The Grey Lady and the Strawberry Snatcher
- Author: Molly Bang
- Language: English
- Genre: children's literature, wordless book
- Published: 1980
- Publisher: Four Winds Press/Macmillan Publishing Company
- Publication place: United States

= The Grey Lady and the Strawberry Snatcher =

1980 children's book by Molly Bang

The Grey Lady and the Strawberry Snatcher is a children's wordless picture book by Molly Bang, published in 1980 by Four Winds Press/Macmillan Publishing Company. The book was a recipient of the 1981 Caldecott Honor.

==Plot==
A grey lady buys strawberries from the market and heads home to her family with them.
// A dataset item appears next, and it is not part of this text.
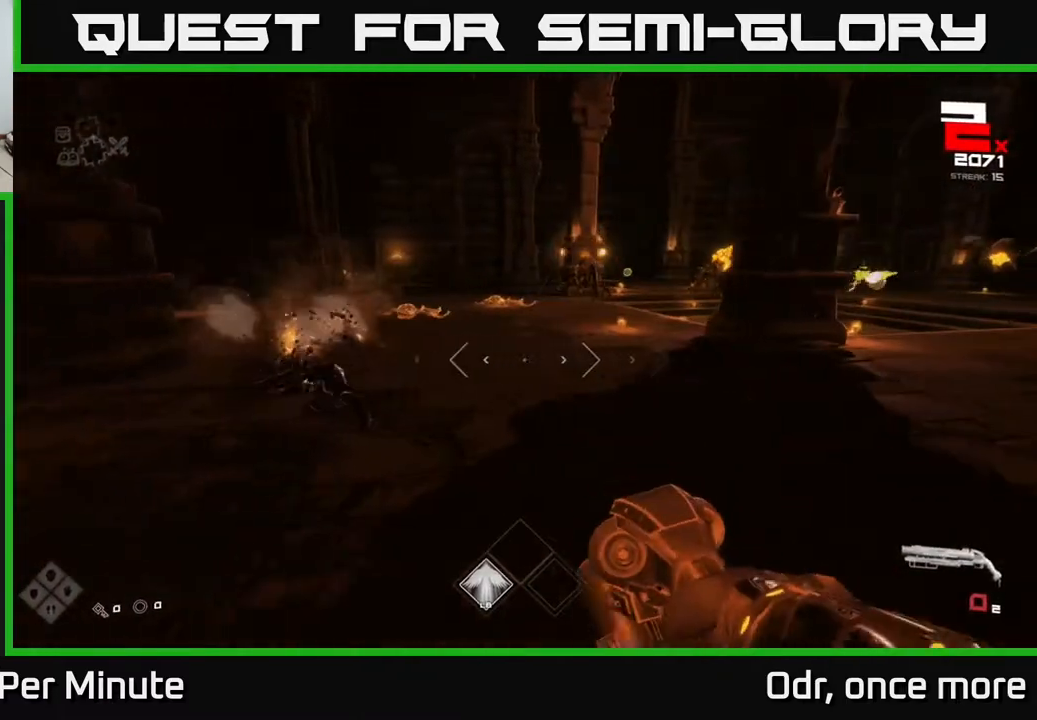
{"buttons": ["R2"], "left_stick": "left", "right_stick": "right", "events": [[83, "R1", "down"], [183, "right_stick", "up"], [200, "R1", "up"], [217, "left_stick", "up"], [267, "right_stick", "center"], [283, "left_stick", "up-left"], [417, "right_stick", "right"], [483, "R2", "down"], [500, "left_stick", "left"]]}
A long fingered blue creature follows her and tries to steal the strawberries, but she escapes through various means—catching a bus, swinging from a vine, and simply by blending into the grey swamp but for her face and hands. When he gets frustrated, he finds blackberries and eats them instead.

==Reception==
A Chevron Cars review says, The Grey Lady and the Strawberry Snatcher by Molly Bang has superb illustrations with the grey lady becoming part of the environment, hidden from the viewer as well as from the strawberry snatcher." A Teaching Pre K-8 review says, "Dive into this story when you have plenty of time. Every page presents possibilities for wondering, discussing and anticipating. That's the way to get kids hooked on books." Carol Hurst reviewed the book saying, "The artist's use of figure/ground manipulation is central to the plot and can be used as an introduction to other art activities using negative and positive space". The book was used as a project in the book Math & Stories. The book won a 1981 Caldecott Honor Book award, a 1980 Boston Globe-Horn Book honor book award for Illustration, A Children's Reviewer's Choice 1980 award, ALA Booklist award, a 1980 AIGA Children's Book Show Selection award.